今日は固有感覚について考えてみたいと思います。
固有感覚という聞きなれないので、解りにくいと思いますが
ボディイメージと言えば少しは解りやすくなると思います。
固有感覚とは、自分の体がどういう風になっているか、を感じる感覚です。
例えば、
普通の人は目をつぶって右手を誰かにもちあげられたとしても
自分の右手がどのくらいの位置にあるのか解ります。
そして「左手をだいたい同じ位置にして下さい」と言うと
左手を同じような対照的な位置にあげることが出来ます。
以前ウチの長男にこの方法で固有感覚を確かめた事があります。
目をつぶらせて、「きをつけ」をして立たせて
体全体で「Y」の字になるようなイメージで、
まず右手を私が動かしました。
そして長男に「左手を同じようにあげてみて」というと
見事!? 左手は耳にくっつきそうなくらいまであげていました(^▽^;)
ウチの長男の固有感覚は、かなりズレがあるようです。
固有感覚が上手く感じ取れないとどういうことになるかというと、
自分が思っているのと実際の体の動きが違ってくるため
飲み物をこぼしやすかったり、細かい字がうまく書けなかったりします。
また自分の体の幅などがわかりにくいため、壁にぶつかりやすかったり
そんな小さな隙間には入れないだろう!というところに入ろうとしたりします。
実際ウチの長男も、引き戸が微妙な開き具合の時にはよくぶつかっています。
また、
ラジオ体操なども、自分の体の位置が目で確認しなければ解らないようで
目で手の位置を確認しながらやっています。だから、
常に顔は手を見ていて、首の動きが他の子達と全然違っていて
前を向いて体操をすることができません(><;)
ここからはちょっと専門的な知識になりますが
固有感覚が上手く感じ取れない原因として考えられるのは以下の通りです。
①筋肉の中にある筋肉の状態を感じとるセンサーみたいな部分があり
そこに不具合があり、自分の体の位置をうまく感じ取れないのではないか
②センサーから感じとった感覚を脳に伝えるまでの経路に何か問題が
あるのではないか
③無事に脳まで感覚が伝えられるとしても、脳の部分が上手く働いていない
のではないか
ということになります。
もちろん、感覚を感じとるだけでなく、反対に体を動かす時も
今度は反対の経路で、脳から体を動かそうとして命令を出しても
筋肉まで伝える経路に問題があったり、
筋肉のセンサーがうまく働かなかったりして
結果、自分が思っている通り体が動かないということになります。
ですので、固有感覚に問題がある子には
口で教えたり、手本を見せることより、
実際に本人の体を動かしてあげて教えてあげないといけないようです。
^^^^^^^^
* [実施事項]:
**A)** 固有感覚についての抜粋によると、固有感覚に問題がある子にはどのような教え方が必要だとされていますか。
**B)** 固有感覚についての抜粋にある次の一文を英語に翻訳してください：「固有感覚とは、自分の体がどういう風になっているか、を感じる感覚です。」

* [抽出情報]:
^^^^^^^^
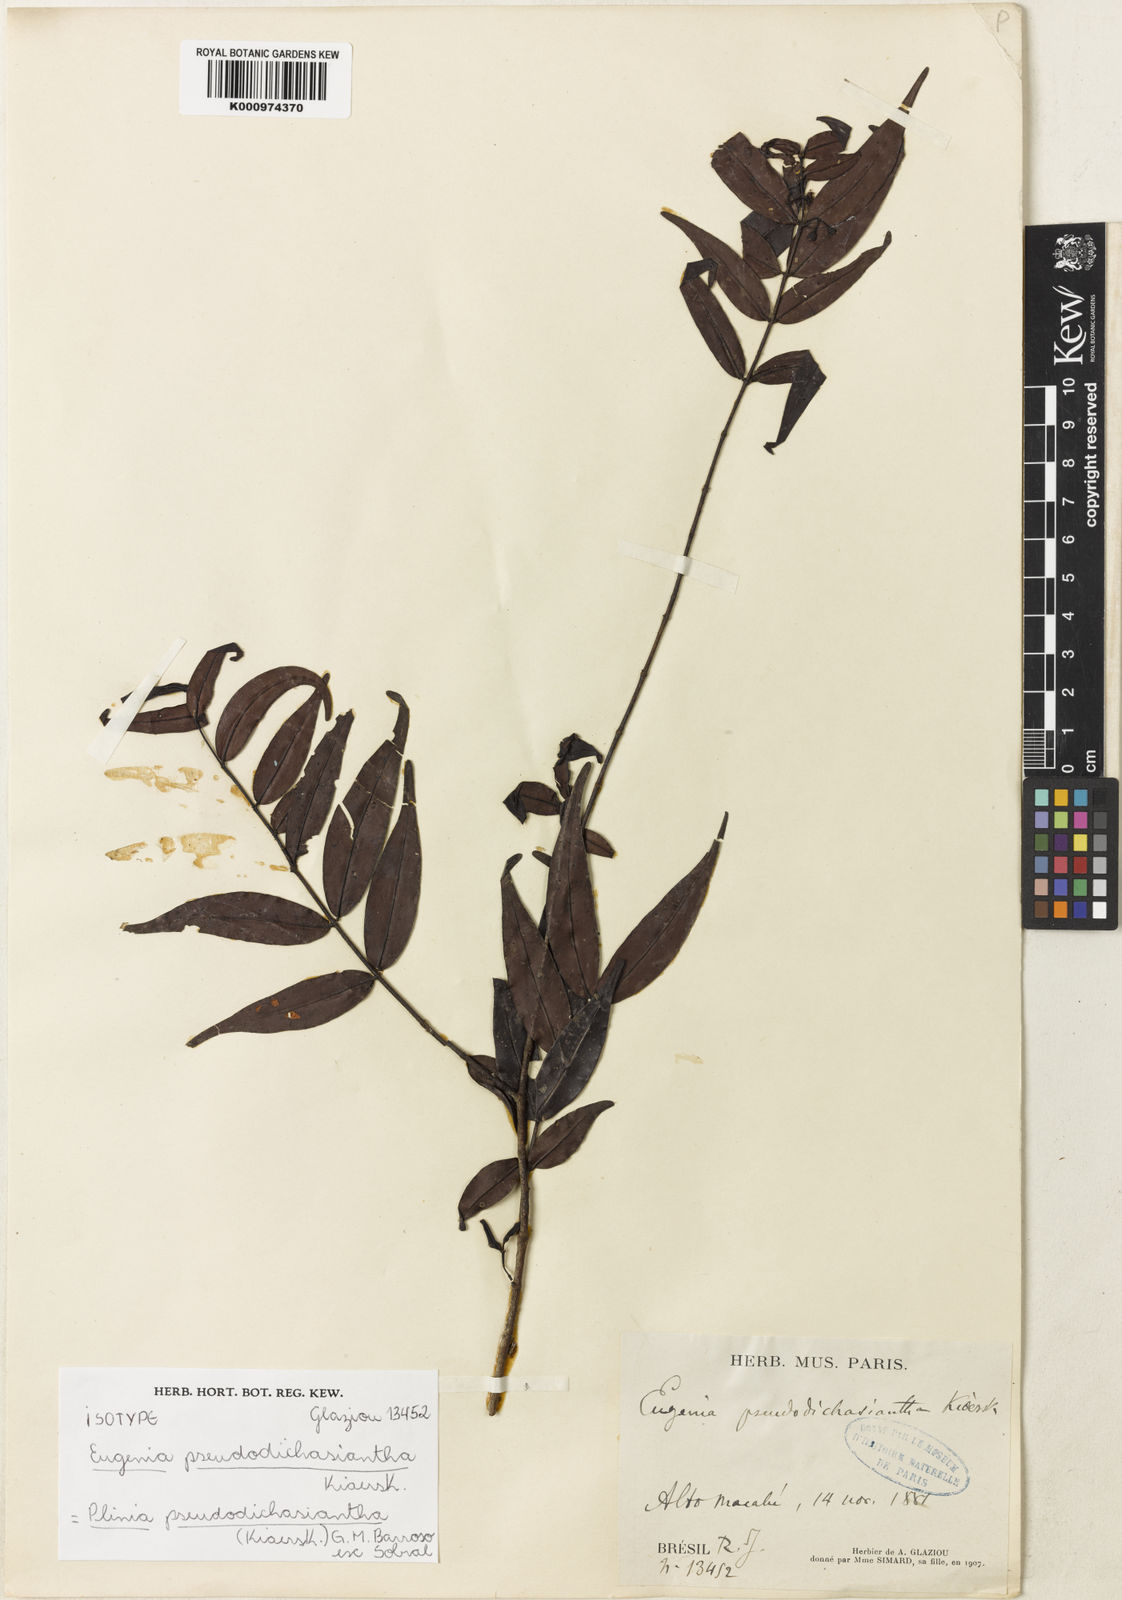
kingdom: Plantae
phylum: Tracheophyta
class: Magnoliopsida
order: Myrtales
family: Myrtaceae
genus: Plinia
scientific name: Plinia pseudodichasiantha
^^^^^^^^
* [出力一覧]:
**A)** 口で教えたり手本を見せたりするより、実際に本人の体を動かしてあげて教える必要があるとされています。

**B)** Proprioception is the sense by which you feel what position your own body is in.